3 tips to help women close the retirement gap

women and retirement, retirement savings, saving advice, personal financeIf you walked into the average bookstore, you'd think that women rule the roost when it comes to personal finance. From Suze Orman's now-classic Women and Money to the more recent (and more colorfully titled) Bitches on a Budget, there's no shortage of do-it-yourself financial advice tailored to women.

Apparently, though, when women make the momentous move from self-help to seeking professional advice about investing and retirement, things go rapidly downhill. A recent study by the Boston Consulting Group revealed that women perceived themselves as receiving wealth management services at a level of quality that is inferior to that received by their male counterparts.

According to the study, women are the key decision-makers when it comes to 27% of the wealth worldwide: that's $20 trillion! But despite the massive chunk of power they wield, 55% of the women surveyed in the study said they felt their wealth manager could do a better job of advising them. Almost a quarter of the respondents said private banks needed "significant improvement" in the services they offer to women.

"The dissatisfaction stems from the unshakable perception that men get more attention, better advice, and sometimes even better terms and deals," according to study co-author Peter Damisch. "We heard this sense of subordination time and time again in our interviews."

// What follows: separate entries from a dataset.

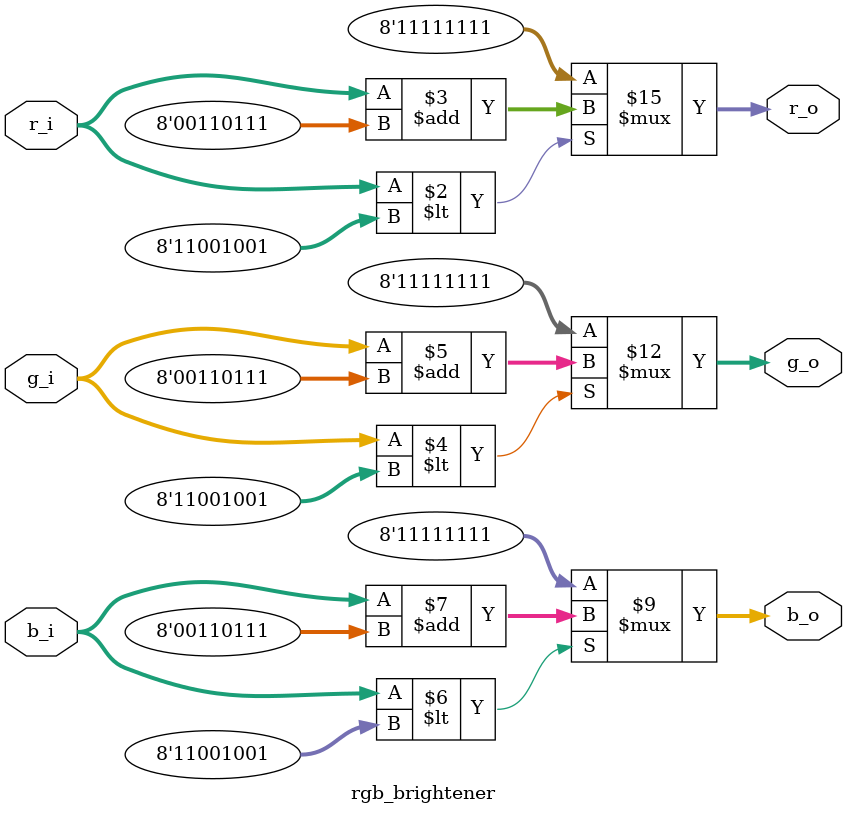
<source format=sv>
module rgb_brightener (
    input  logic [7:0]  r_i,
    input  logic [7:0]  g_i,
    input  logic [7:0]  b_i,

    output logic [7:0]  r_o,
    output logic [7:0]  g_o,
    output logic [7:0]  b_o
);

    always_comb begin
        if (r_i < 8'd201) begin
            r_o = r_i + 8'd55;
        end else begin
            r_o = 8'd255;
        end
        if (g_i < 8'd201) begin
            g_o = g_i + 8'd55;
        end else begin
            g_o = 8'd255;
        end
        if (b_i < 8'd201) begin
            b_o = b_i + 8'd55;
        end else begin
            b_o = 8'd255;
        end
    end

endmodule

</source>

This perceived disparity in service arose from several key disconnects in the relationships and communications between women and their financial advisers. Manisha Thakor, Chartered Financial Analyst and women's financial literacy advocate, offers some steps savvy female investors can take to avoid being under-served by their wealth managers and investment advisers:

1. Find your adviser and get your financial education from women-run resources.

The financial services industry is dominated by males and therefore the "DNA is structured around the male experience," Thakor explains, adding that she sees many firms making an effort to change this. Most financial advisers are men, who may not inherently understand the whole-life nature of the average woman's financial plans and needs. They also may have very different communication styles than their women clients.

Thakor recommends women use women-created resources like LearnVest and DailyWorth to educate themselves in order to avoid the intimidation factor when talking about investment products with their advisers. She also encourages women to consult Garrett Planning Network, founded by Certified Financial Planner Sheryl Garrett, to locate a local certified financial planner who works on an hourly-fee-only basis. Taking these steps, Thakor explains, may alleviate the concern expressed by many women in the BCG study that they were not being taken seriously or talked to on the same level as male clients by their financial advisers.

2. Expressly state your ideal career trajectory, then ask how you should alter your investment plans accordingly.

In the BCG study, women stated that their investment advisers fundamentally misunderstood what was actually important to them, and recommended a too-narrow range of inappropriate investment vehicles as a result. Many said their advisers assumed they had a lower risk tolerance than they actually did, or that their advisers focused on short-term results and disregarded their long-term goals, which often included time out to care for a child or parent.

Thakor offers women a script of sorts to remedy this communication disconnect. "Go in and say: "I want to be a mom and I may take X amount of time out of the work force," she advises. Then ask, "How do we adjust how much I need to save and how I should invest to compensate for this?"

3. Start saving early.

"Assume Jane starts saving at 45-years-old, because she spends her money on grooming in her 20s and on her children in her 30s. Joe, on the other hand, starts saving at 25 years old," Thakor posits. "Each saves $5,000 a year, with an average 7% annual growth until they are 65 years old. Joe will have a million dollars at age 65, while Jane will only have $200,000 -- the head start gives Joe five times as much cash as Jane!"

Women live longer, make less and, the BCG study found, are more likely to have their financial priorities rearranged by a life event, like giving birth, divorce, or the death of a spouse. Nevertheless, many felt that their advisers offered them one-size-fits-all financial advice that did not account for their unique life needs. According to Thakor, "it's just important for both genders to start saving as early as possible, but because women have the extra headwinds, its especially important for them to start saving early on."